Is not the node.id missing from the SELECT statement in the first option? That select should return multiple rows.

As I know comparing strings is slower than comparing numbers, so the second option could be faster, but there are not to many comments per node id, so the difference should be minimal..

As we use comment subject for the link, the first option is fine. As I feel, there is no such thing like $comment_number, it is a subject. Do not create a column for it.

aclight’s picture

As a note, i discovered that if you put in a comment number that is valid but which points to an unpublished comment, you still get a link that goes specifically to that comment and not just to the general issue. The only information revealed here is that the comment number (cid) is that of a valid comment--there's no information about the actual comment itself that is visible to anyone who wouldn't otherwise have the ability to see the unpublished comment.

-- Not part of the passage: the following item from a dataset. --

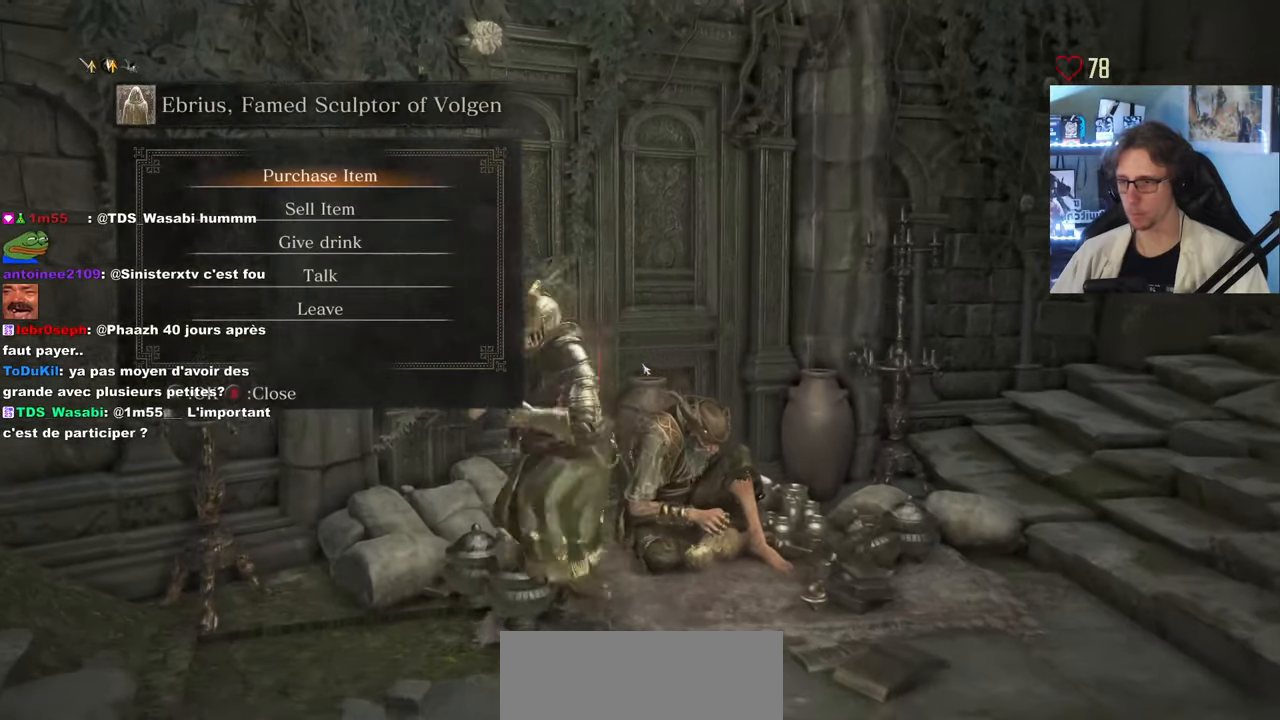
Gameplay with keyboard and mouse; each line is a JSON object with the keys and mouse buttons held at the frame after it. "events" lists presses ("down") and releases ("up") of "0", "1", "2", "3", "4", "a", "alt", "ctrl", "d", "down", "e", "f", "g", "left", "q", "r", "return", "right", "s", "shift", "space", "tab", "up", "z", "mouse_left", "mouse_wheel", "mouse_right", "mouse_mb4" and "mouse_mb5" between this image and that frame as [ms after this image, input, new state], when the widget could be followed in between. "mouse_left", "mouse_wheel", "mouse_right", "mouse_mb4", "mouse_mb5" = the "left", "wheel", "right", "mb4", "mb5" buttons of the "mouse" list. No other keys are recorded. "wheel" means that the mouse wheel is clicked or scrolled. Not read: mouse_move.
{"keys": [], "mouse": [], "events": [[117, "mouse_wheel", "up"], [267, "s", "up"]]}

But it should be easy to add a "AND status" condition to the WHERE clause when we fix this issue, so I figured I'd just report this here instead of creating a separate issue.

hunmonk’s picture

Status: Active » Needs review
FileSize
4.28 KB

lord, the update queries for this took me awhile... :|

tested the upgrade path on mysql and postgres and it seems to work perfectly. i also addressed the unpublished comment issue mentioned in #99

created a new comment and it worked fine. filter seems to be working perfectly w/ the new setup.

hunmonk’s picture

forgot mysqli in the update code. this should fix it.

aclight’s picture

Status: Needs review » Reviewed & tested by the community

Tested with mysqli and functionality works as expected, even when an unpublished comment is referenced in the project issue, eg:

This fixes blah blah [#12345-45]

The only potential gotcha I noticed is that if a comment is unpublished, any links to it using the syntax above will stay as they are until the filter cache is cleared for that node, which I think takes 24 hours by default. This is not a problem at all in my eyes because that's completely out of our control. I only point this out in case someone tests this and thinks at first that it doesn't work as intended.

hunmonk’s picture

Status: Reviewed & tested by the community » Fixed

the update also passed the test on project.drupal.org.

committed to 5.x-2.x. i'll deploy on d.o later today.

Anonymous’s picture

Status: Fixed » Closed (fixed)

Automatically closed -- issue fixed for two weeks with no activity.